By James Chen15 December 20241 min read
Why HMO Yields Are Outpacing Single-Lets in 2024

Our latest market analysis reveals that HMOs continue to deliver 3-4% higher yields than traditional single-let properties across major UK cities.

The UK property market continues to evolve, and smart investors are paying attention to one clear trend: HMO yields are significantly outperforming single-let returns.

Our analysis of over 2,000 properties across 15 UK cities shows that well-managed HMOs are delivering gross yields of 8-12%, compared to 4-6% for equivalent single-let properties in the same areas.

Key Findings

  • Manchester leads the yield tables with average HMO yields of 11.2%
  • Birmingham follows closely at 10.8%, driven by strong professional demand
  • Sheffield offers the best value entry point, with yields of 9.5% on sub-£500k properties

Why the Premium?

The yield premium exists because HMOs generate income from multiple tenants within a single property.

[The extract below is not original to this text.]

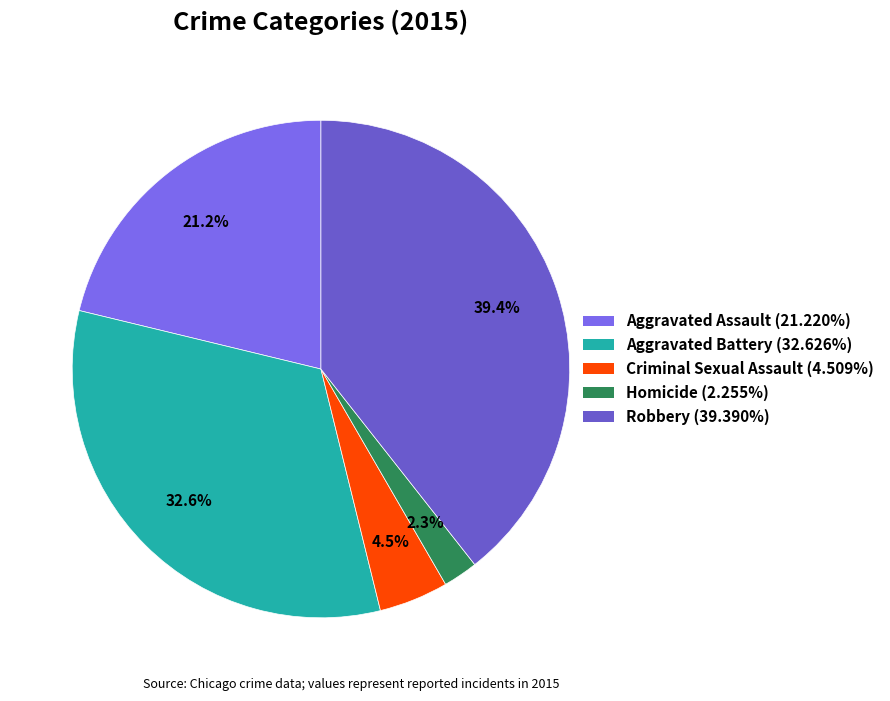

What percentage is the Homicide slice, to the nearest percent?

2%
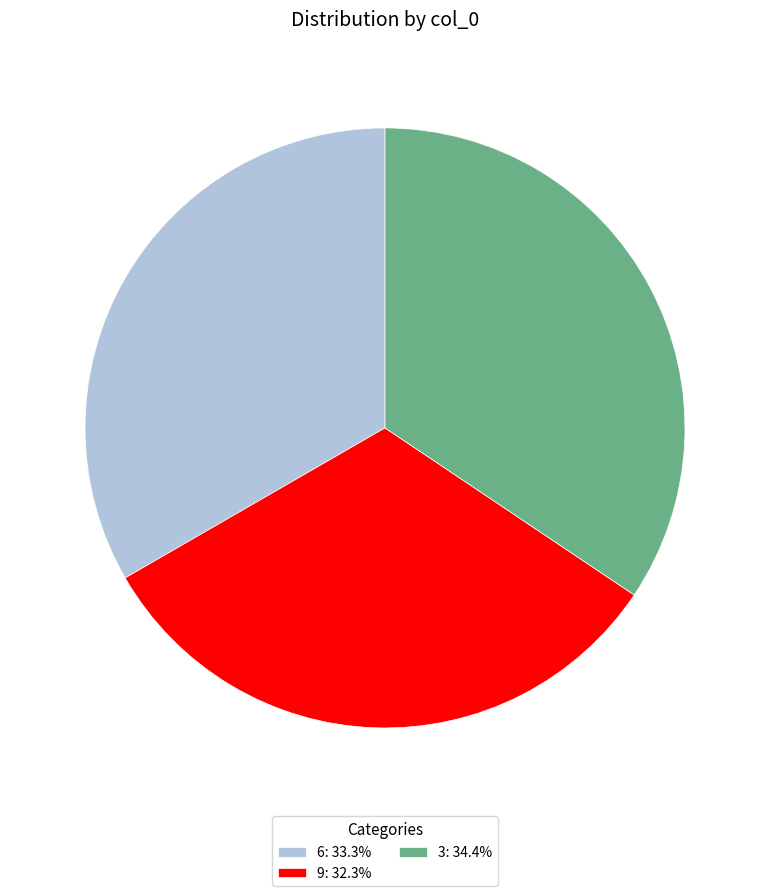

Does 6 represent more than half of the total?

No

While management complexity is higher, the diversification of income streams actually reduces overall risk — a single void in a 6-bed HMO only reduces income by 17%, versus 100% in a single-let.

Considerations

HMO investment requires careful attention to licensing, fire safety, and management standards. Working with an experienced management partner is essential to navigate these requirements while maximising returns.